There are three main queue types - research team queues, the standby queue, and community node queues.

Research Team Queues

Research teams that have bought their own compute nodes have private queues that link all their compute nodes together. Only users given permission from the research team’s buyer (Usually the labs PI) will have permission to directly submit jobs to these queues. While these are private queues - unused resources/compute nodes from these queues will be available to the standby queue (see below). However, per the system-wide policies, all research team’s compute nodes must be available to the research team’s users within 4 hours of job submission. By default, these queues are regulated by first come, first serve queuing. However, individual research teams can ask for different settings for their respective queue, and should contact the RC HPC team with these requests.

Standby Queue

The standy queue is for using resources from research teams queues that are not currently being used. Priority on the standby queue is set by fair share queuing. This means that user priority is assigned based on a combination of the size of the job and how much system resources the user have used during the given week, with higher priority assigned to larger jobs and/or user jobs that have used fewer system resources in the week. Further, the standby queue has a 4 hour wall time.

Community Node Queues

Spruce Knob has several queues that start with the word ‘comm’. These queues are linked to the 51 compute nodes bought using NSF funding sources, and as such is open for Statewide Academic use, hardware/resource information can be found on the Spruce Knob Systems page These queues are separated by node type (i.e. large memory, gpu, smp) and can be used by all users. Currently, these nodes are regulated by fair share queuing.

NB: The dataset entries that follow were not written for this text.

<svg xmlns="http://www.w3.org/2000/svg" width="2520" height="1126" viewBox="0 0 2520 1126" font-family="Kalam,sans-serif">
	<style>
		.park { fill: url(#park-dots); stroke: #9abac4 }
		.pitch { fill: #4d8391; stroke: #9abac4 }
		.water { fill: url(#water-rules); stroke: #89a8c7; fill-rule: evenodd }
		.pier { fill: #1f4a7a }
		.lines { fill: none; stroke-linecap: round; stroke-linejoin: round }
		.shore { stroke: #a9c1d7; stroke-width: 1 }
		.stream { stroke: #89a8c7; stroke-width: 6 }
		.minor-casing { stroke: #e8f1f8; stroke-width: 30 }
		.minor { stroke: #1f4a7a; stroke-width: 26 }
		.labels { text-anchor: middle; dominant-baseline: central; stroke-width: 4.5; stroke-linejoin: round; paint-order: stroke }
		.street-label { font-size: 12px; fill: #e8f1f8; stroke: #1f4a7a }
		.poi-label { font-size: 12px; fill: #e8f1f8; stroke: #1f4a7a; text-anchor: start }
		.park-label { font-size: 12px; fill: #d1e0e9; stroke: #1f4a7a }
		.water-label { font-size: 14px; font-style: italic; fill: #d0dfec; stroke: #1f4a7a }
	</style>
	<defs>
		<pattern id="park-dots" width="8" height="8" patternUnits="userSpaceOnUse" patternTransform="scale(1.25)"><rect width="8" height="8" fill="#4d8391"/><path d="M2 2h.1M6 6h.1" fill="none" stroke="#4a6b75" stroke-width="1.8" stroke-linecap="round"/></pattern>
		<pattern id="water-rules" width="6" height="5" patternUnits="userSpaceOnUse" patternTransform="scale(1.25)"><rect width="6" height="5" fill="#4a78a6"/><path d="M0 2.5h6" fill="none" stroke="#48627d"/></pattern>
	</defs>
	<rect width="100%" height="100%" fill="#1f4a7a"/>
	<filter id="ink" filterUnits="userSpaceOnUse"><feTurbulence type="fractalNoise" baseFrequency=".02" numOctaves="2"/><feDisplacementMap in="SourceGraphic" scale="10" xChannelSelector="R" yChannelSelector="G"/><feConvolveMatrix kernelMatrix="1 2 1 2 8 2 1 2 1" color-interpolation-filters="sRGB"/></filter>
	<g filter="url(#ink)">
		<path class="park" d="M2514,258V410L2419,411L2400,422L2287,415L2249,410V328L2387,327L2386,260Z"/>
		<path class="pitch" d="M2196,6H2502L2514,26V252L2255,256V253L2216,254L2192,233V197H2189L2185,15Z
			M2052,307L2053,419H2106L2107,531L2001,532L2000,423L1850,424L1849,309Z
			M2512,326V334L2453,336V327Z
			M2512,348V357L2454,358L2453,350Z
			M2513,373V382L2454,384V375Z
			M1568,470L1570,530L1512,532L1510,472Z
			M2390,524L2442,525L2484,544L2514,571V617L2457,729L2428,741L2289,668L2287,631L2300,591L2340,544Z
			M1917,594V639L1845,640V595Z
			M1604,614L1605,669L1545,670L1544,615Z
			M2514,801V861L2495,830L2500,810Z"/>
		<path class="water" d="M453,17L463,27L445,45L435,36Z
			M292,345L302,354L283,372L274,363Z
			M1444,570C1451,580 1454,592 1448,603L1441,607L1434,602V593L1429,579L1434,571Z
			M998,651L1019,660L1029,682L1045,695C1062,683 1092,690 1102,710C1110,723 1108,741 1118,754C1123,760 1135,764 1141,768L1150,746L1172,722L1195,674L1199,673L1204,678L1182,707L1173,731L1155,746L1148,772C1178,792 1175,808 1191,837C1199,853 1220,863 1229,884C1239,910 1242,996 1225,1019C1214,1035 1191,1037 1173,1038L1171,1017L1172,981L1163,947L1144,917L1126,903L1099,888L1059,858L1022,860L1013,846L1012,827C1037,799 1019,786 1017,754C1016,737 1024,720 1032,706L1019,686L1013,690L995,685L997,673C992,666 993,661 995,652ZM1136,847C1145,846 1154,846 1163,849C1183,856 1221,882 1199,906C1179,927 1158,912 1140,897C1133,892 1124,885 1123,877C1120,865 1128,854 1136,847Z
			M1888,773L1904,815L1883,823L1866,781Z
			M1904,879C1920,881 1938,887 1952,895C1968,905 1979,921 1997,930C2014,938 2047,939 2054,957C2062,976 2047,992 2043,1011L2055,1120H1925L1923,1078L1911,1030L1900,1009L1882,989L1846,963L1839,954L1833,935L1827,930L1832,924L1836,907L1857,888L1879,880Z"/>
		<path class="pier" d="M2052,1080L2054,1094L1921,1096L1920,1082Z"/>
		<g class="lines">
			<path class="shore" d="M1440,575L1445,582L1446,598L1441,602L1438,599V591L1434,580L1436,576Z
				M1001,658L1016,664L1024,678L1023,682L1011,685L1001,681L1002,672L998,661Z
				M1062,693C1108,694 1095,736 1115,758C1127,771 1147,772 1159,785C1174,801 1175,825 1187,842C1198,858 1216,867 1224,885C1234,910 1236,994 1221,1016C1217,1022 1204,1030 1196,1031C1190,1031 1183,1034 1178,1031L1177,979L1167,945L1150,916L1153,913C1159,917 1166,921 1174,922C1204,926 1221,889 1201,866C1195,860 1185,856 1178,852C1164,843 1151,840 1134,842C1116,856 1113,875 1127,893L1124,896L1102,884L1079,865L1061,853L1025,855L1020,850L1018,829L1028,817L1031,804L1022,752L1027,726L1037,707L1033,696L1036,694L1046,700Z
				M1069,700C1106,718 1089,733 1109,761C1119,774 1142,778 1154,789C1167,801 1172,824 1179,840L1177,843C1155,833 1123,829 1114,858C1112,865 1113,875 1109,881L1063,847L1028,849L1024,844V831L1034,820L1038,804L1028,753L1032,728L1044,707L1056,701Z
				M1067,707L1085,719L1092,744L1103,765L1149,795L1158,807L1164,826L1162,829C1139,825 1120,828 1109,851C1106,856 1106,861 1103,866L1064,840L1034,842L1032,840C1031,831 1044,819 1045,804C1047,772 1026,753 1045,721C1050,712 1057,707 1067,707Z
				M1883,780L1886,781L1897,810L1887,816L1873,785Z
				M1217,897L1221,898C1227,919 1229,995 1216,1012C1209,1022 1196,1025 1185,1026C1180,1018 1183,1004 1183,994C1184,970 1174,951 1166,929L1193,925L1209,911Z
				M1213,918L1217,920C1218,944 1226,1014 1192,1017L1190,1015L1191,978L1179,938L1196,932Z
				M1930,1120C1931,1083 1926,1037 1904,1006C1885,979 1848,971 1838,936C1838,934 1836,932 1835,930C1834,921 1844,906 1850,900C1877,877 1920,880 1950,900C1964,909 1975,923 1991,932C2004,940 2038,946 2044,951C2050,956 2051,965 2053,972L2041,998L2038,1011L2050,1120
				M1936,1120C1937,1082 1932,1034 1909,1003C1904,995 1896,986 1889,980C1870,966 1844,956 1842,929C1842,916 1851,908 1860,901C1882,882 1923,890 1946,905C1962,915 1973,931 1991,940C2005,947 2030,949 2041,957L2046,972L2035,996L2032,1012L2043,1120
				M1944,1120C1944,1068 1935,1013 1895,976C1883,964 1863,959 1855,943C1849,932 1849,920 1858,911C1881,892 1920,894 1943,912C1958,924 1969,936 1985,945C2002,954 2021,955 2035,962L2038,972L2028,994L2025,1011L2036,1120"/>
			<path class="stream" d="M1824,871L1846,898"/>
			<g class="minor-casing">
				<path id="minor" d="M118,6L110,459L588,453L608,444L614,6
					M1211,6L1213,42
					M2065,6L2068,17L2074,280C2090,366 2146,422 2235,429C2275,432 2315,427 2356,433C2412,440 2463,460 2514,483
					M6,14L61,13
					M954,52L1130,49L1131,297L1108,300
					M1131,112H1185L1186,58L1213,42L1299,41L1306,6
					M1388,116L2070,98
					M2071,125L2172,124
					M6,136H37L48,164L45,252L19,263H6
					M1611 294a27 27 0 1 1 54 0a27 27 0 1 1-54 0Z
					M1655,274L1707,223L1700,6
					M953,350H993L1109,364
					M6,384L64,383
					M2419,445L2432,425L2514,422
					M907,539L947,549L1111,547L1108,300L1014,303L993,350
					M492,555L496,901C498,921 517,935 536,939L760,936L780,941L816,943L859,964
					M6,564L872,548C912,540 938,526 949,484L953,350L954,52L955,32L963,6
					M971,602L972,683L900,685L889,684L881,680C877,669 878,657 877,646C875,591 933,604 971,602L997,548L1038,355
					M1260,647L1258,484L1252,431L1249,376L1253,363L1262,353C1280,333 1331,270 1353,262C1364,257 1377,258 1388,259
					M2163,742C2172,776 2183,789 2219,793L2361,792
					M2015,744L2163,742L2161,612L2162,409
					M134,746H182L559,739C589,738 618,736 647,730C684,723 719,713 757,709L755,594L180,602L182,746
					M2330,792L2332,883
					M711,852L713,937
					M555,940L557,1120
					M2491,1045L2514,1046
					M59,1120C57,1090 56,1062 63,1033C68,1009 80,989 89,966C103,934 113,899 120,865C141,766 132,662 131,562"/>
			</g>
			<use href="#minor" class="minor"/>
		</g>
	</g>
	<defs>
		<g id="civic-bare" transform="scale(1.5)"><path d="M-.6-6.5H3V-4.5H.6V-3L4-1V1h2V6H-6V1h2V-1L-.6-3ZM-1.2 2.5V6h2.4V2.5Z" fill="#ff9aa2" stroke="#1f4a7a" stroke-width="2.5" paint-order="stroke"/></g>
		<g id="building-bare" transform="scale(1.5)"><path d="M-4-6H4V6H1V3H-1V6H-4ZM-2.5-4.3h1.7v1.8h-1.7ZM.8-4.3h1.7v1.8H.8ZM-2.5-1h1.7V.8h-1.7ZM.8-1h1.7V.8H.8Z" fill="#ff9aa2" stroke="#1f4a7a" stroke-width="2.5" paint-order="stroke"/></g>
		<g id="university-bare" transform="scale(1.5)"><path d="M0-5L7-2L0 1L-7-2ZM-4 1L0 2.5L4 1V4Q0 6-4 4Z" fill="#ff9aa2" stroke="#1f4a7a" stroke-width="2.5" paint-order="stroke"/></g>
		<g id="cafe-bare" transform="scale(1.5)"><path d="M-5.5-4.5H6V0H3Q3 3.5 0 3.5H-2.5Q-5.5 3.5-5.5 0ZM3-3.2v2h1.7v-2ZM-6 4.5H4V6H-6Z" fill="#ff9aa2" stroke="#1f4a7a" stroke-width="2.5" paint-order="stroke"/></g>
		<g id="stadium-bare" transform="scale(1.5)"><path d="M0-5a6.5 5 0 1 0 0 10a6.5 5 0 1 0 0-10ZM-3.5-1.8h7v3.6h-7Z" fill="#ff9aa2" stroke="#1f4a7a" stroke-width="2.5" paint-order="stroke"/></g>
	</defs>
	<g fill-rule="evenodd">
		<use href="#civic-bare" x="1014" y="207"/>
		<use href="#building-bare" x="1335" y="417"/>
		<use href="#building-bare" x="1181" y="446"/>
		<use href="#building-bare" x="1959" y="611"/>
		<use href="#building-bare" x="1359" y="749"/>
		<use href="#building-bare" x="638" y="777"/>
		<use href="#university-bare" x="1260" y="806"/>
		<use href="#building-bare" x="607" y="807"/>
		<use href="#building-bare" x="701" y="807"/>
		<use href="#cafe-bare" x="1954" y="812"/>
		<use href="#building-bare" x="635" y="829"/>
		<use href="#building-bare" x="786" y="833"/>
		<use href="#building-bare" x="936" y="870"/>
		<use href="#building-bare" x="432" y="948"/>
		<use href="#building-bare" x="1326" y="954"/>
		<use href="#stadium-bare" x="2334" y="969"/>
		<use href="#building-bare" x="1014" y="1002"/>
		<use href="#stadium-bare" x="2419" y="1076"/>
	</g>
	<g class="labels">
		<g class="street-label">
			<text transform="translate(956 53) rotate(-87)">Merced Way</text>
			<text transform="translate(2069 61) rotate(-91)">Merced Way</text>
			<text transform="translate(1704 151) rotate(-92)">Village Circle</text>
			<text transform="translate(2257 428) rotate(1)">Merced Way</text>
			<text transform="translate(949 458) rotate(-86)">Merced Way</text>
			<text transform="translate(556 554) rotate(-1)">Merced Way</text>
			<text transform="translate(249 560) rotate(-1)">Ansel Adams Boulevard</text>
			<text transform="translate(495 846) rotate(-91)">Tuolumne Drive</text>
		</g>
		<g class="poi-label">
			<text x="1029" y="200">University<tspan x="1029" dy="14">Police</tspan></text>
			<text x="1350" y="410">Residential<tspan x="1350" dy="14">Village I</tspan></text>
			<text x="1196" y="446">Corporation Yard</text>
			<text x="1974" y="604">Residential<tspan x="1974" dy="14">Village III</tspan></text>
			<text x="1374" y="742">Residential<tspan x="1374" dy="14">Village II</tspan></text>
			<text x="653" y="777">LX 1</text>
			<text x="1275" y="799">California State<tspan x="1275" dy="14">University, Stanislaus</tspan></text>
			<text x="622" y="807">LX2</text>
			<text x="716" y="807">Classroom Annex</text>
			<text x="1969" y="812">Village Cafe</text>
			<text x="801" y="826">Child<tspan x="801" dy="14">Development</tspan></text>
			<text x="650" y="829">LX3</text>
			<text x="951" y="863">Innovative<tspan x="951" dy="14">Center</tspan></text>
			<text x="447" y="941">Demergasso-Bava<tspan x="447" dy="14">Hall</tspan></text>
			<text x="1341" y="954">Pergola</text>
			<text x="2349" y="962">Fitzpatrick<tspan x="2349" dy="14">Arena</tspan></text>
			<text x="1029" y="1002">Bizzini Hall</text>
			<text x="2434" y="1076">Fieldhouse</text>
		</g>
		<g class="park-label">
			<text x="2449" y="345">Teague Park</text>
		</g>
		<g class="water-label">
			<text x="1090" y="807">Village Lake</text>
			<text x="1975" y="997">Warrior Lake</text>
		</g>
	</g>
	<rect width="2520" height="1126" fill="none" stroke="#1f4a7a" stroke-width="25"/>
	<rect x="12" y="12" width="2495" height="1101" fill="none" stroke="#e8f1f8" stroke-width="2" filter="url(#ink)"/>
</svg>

This means that user priority is assigned based on a combination of the size of the job and how much system resources the user have used during the given week, with higher priority assigned to larger jobs and/or user jobs that have used less system resources in the week. Further, all community queues have a 24 hour wall time, except for the week long medium memory queue (comm_mmem_week). comm_mmem_week allows jobs up to a week (168 hours); however, this queue class also limits the maximum number of nodes to 11, and a single user can not exceed 80 CPUs total within this queue. These restrictions are set to prevent a single user occupying a large number of the community resources for an excessively long time.